As Ms. Brier expanded from the one-note Connecticut transplant to New York City to the sophisticated jazz of friendship, especially female friendship, she became recognized in restaurants and on sidewalks. Platform queen Dixie D’Amelio named her favorite account to follow. Model Emily Ratajkowski used Ms. Brier’s voice for a video about “seeming.” Playwright Jeremy O. Harris added it to his “Coronavirus Mixtape” records, Carousels. Videos and memes posted by Mr. Harris during the lockdown.

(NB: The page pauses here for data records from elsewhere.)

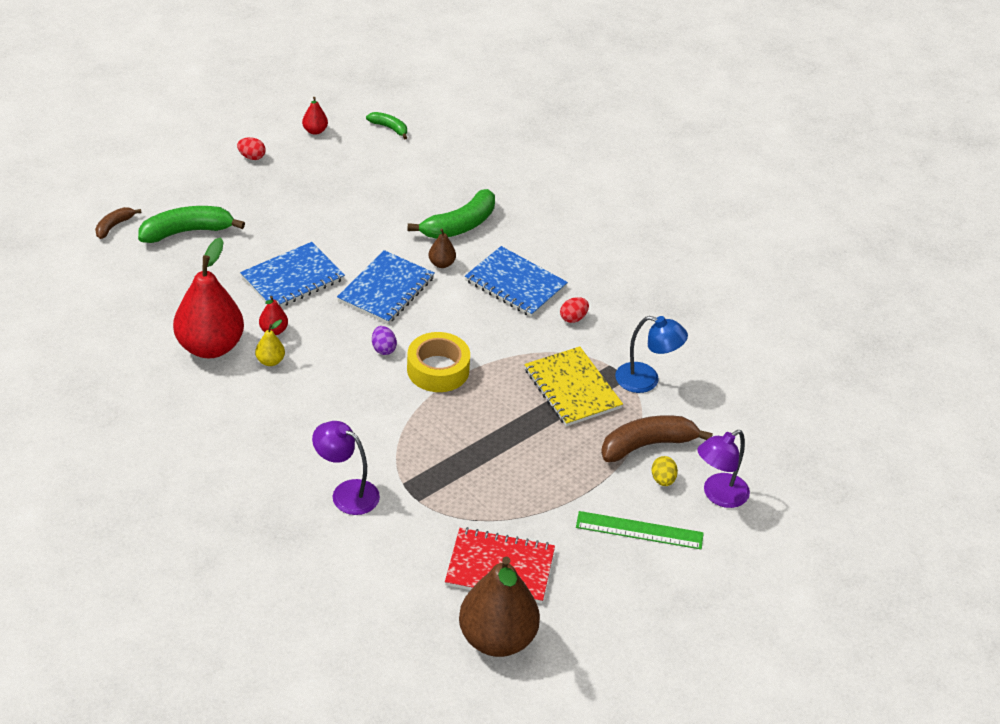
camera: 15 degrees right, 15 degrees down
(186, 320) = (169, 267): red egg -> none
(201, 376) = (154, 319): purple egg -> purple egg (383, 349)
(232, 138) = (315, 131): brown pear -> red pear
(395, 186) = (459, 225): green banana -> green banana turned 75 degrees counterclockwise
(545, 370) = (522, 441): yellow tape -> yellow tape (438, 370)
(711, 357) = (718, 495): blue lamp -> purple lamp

Ms. Brier’s viral fame has attracted the attention of brands who pay her to write comics featuring their products, which is how she now makes a living. The girl who once made a video about being the “PERFECT Metro Girl” who couldn’t swipe her MetroCard is now hired to sell Subway sandwiches. (Other sponsorships include Bumble, Uno the Board Game, and Mirrored Cell Phone Cases.)
But he dreams of owning and hosting his own TV show. In May, he’ll play two nights as a character at Union Hall in Park Slope, Brooklyn, a neighborhood where it’s hard to find a character. Ms. Brier is currently auditioning for other roles on behalf of the Creative Arts Agency.
In this city, you still need ambition and an algorithm.
“People say, ‘Wow, this is all happening,'” Ms. Brier said. “And I said, ‘These are just things that work the way I try to make them work. This is not accidental.